A unified clasification of Liouville properties and nontrivial solution for fractional elliptic equations with general Hénon-type superquadratic and gradient growth
Hoang-Hung Vo
TL;DR
This work provides a unified Liouville theory for nonlinear nonlocal elliptic equations with weighted and gradient-type nonlinearities, identifying the critical balance $\gamma+p=2s$ that separates regimes of rigidity and existence. The authors develop a fractional Bernstein transform and nonlocal maximum principles to obtain gradient controls and rigidity in the supercritical and critical cases, and construct explicit radially symmetric subcritical solutions with precise decay in the subcritical regime. They further establish radial symmetry and uniqueness for bounded positive solutions via integral moving planes, and develop barrier methods to obtain existence in the subcritical range, including sharp two-sided decay profiles $u(x)\sim (1+|x|^2)^{-\beta}$ with $\beta=\frac{2s+\gamma-p}{1-p}>0$. The results unify and extend recent Liouville-type analyses for nonlocal problems, providing a framework applicable across polynomial, logarithmic, exponential, and singular nonlinearities, and connect to broader themes in fractional diffusion and nonlocal geometry.
Abstract
We investigate Liouville-type results, existence, uniqueness and symmetry to the solution of nonlinear nonlocal elliptic equations of the form \[ Lu = |x|^γ\,H(u)\,G(\nabla u), \qquad x\in\R^n, \] where $L$ is a symmetric, translation-invariant, uniformly elliptic integro--differential operator of order $2s\in(0,2)$, and $H,G$ satisfy general structural and growth conditions.
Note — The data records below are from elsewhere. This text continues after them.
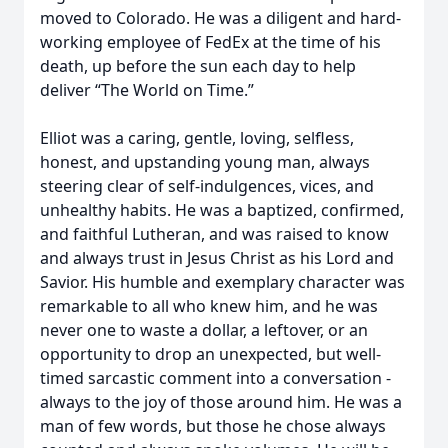
moved to Colorado. He was a diligent and hard-
working employee of FedEx at the time of his
death, up before the sun each day to help
deliver “The World on Time.”
Elliot was a caring, gentle, loving, selfless,
honest, and upstanding young man, always
steering clear of self-indulgences, vices, and
unhealthy habits. He was a baptized, confirmed,
and faithful Lutheran, and was raised to know
and always trust in Jesus Christ as his Lord and
Savior. His humble and exemplary character was
remarkable to all who knew him, and he was
never one to waste a dollar, a leftover, or an
opportunity to drop an unexpected, but well-
timed sarcastic comment into a conversation -
always to the joy of those around him. He was a
man of few words, but those he chose always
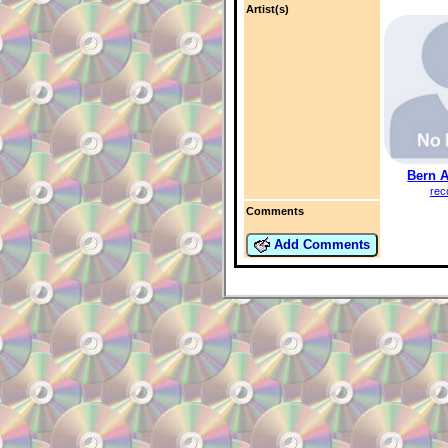
Artist(s)
Bern 
rec
Comments
Add Comments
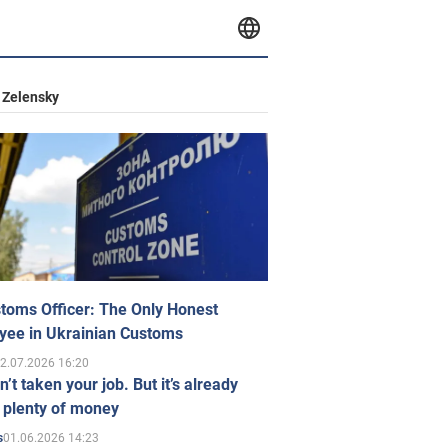
 Zelensky
toms Officer: The Only Honest
yee in Ukrainian Customs
2.07.2026 16:20
n’t taken your job. But it’s already
 plenty of money
01.06.2026 14:23
s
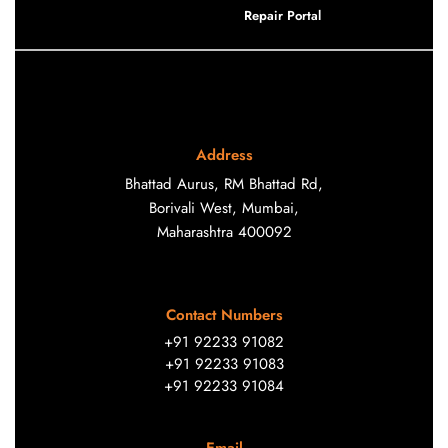
Repair Portal
Address
Bhattad Aurus, RM Bhattad Rd,
Borivali West, Mumbai,
Maharashtra 400092
Contact Numbers
+91 92233 91082
+91 92233 91083
+91 92233 91084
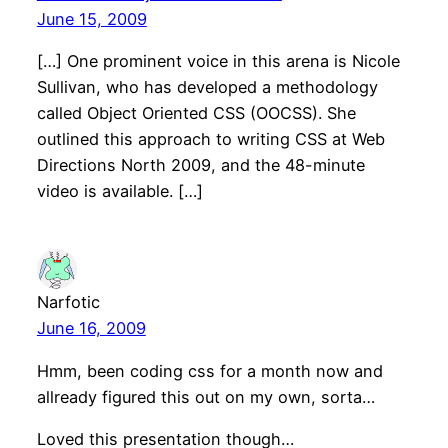
June 15, 2009
[…] One prominent voice in this arena is Nicole
Sullivan, who has developed a methodology
called Object Oriented CSS (OOCSS). She
outlined this approach to writing CSS at Web
Directions North 2009, and the 48-minute
video is available. […]
Narfotic
June 16, 2009
Hmm, been coding css for a month now and
allready figured this out on my own, sorta…
Loved this presentation though…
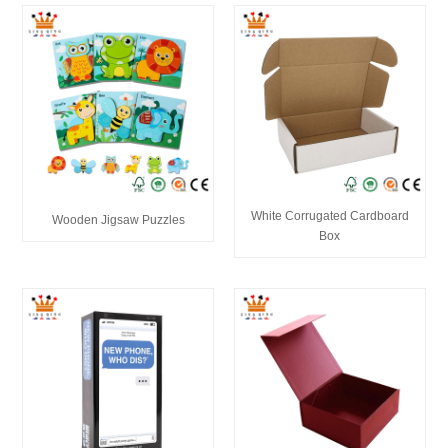
White Corrugated Cardboard
Wooden Jigsaw Puzzles
Box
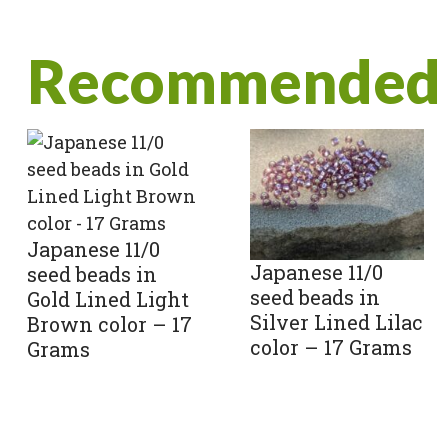
Recommended 
Japanese 11/0
Japanese 11/0
seed beads in
seed beads in
Gold Lined Light
Silver Lined Lilac
Brown color – 17
color – 17 Grams
Grams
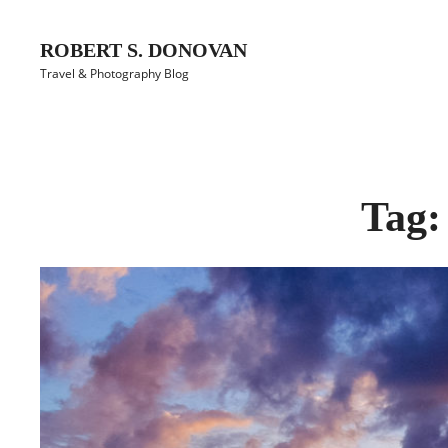
Skip
to
ROBERT S. DONOVAN
content
Travel & Photography Blog
Site
Overlay
Tag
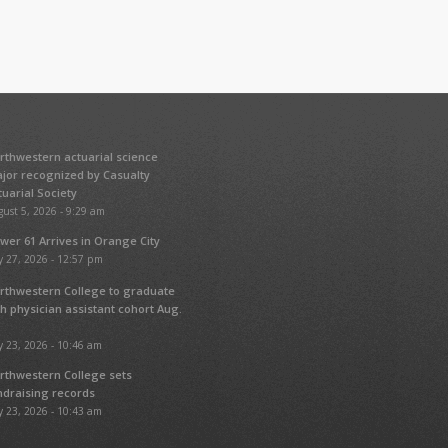
rthwestern actuarial science
jor recognized by Casualty
tuarial Society
ust 5, 2026 - 9:29 am
wer 61 Arrives in Orange City
y 27, 2026 - 12:57 pm
rthwestern College to graduate
fth physician assistant cohort Aug.
y 23, 2026 - 10:46 am
rthwestern College sets
ndraising records
y 23, 2026 - 10:43 am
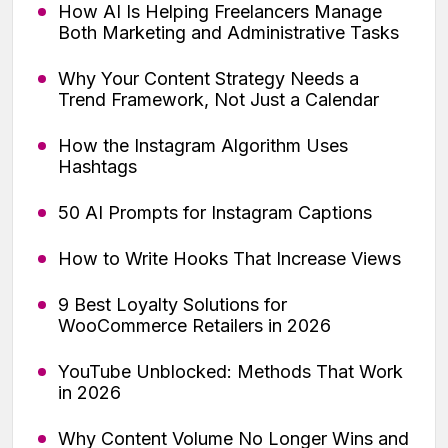
How AI Is Helping Freelancers Manage
Both Marketing and Administrative Tasks
Why Your Content Strategy Needs a
Trend Framework, Not Just a Calendar
How the Instagram Algorithm Uses
Hashtags
50 AI Prompts for Instagram Captions
How to Write Hooks That Increase Views
9 Best Loyalty Solutions for
WooCommerce Retailers in 2026
YouTube Unblocked: Methods That Work
in 2026
Why Content Volume No Longer Wins and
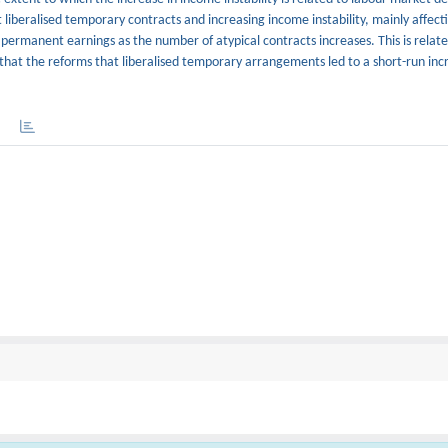
 liberalised temporary contracts and increasing income instability, mainly affec
 permanent earnings as the number of atypical contracts increases. This is relate
 that the reforms that liberalised temporary arrangements led to a short-run inc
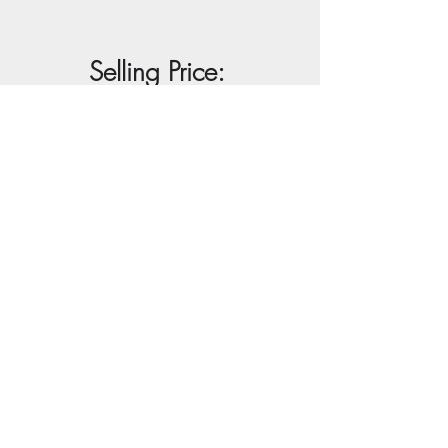
Selling Price:
R25 000
Buy Artwork
View Full Artwork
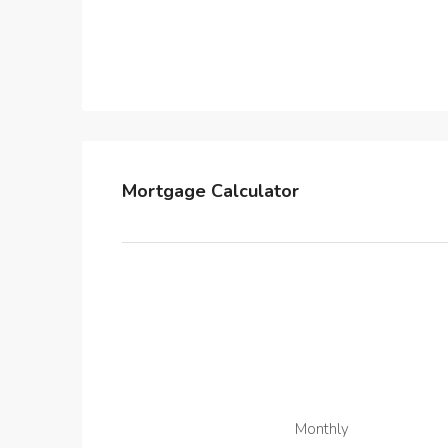
Mortgage Calculator
Monthly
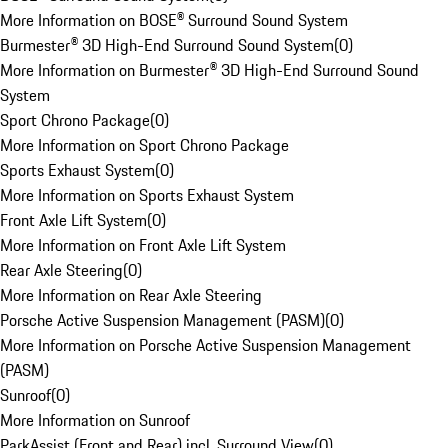
More Information on BOSE® Surround Sound System
Burmester® 3D High-End Surround Sound System
(
0
)
More Information on Burmester® 3D High-End Surround Sound
System
Sport Chrono Package
(
0
)
More Information on Sport Chrono Package
Sports Exhaust System
(
0
)
More Information on Sports Exhaust System
Front Axle Lift System
(
0
)
More Information on Front Axle Lift System
Rear Axle Steering
(
0
)
More Information on Rear Axle Steering
Porsche Active Suspension Management (PASM)
(
0
)
More Information on Porsche Active Suspension Management
(PASM)
Sunroof
(
0
)
More Information on Sunroof
ParkAssist (Front and Rear) incl. Surround View
(
0
)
A unified analytical framework is developed to identify the precise critical balance $γ+p=2s$, which separates the supercritical, critical, and subcritical situations. In the supercritical case $γ+p>2s$, the diffusion dominates the nonlinear term and every globally defined solution with subcritical growth must be constant; in the critical case $γ+p=2s$, all bounded positive solutions are constant, showing that the nonlocal diffusion prevents the formation of nontrivial equilibria; in the subcritical case $γ+p<2s$, we are able construct a unique, positive, radially symmetric, and monotone entire solution with explicit algebraic decay \[ u(x)\sim (1+|x|^2)^{-β}, \qquad β=\frac{2s+γ-p}{1-p}>0. \] The proofs rely on new nonlocal analytical techniques, including quantitative cutoff estimates for general integro--differential kernels, a fractional Bernstein-type transform providing pointwise gradient control, and moving plane and sliding methods formulated in integral form to establish symmetry and uniqueness. The current investigation provides an equivalent and unifying contribution to Liouville properties and related existence results, comparable to the recent deep studies of Chen--Dai--Qin~\cite{Chen2023} and Biswas--Quaas--Topp~\cite{Biswas2025} on this direction.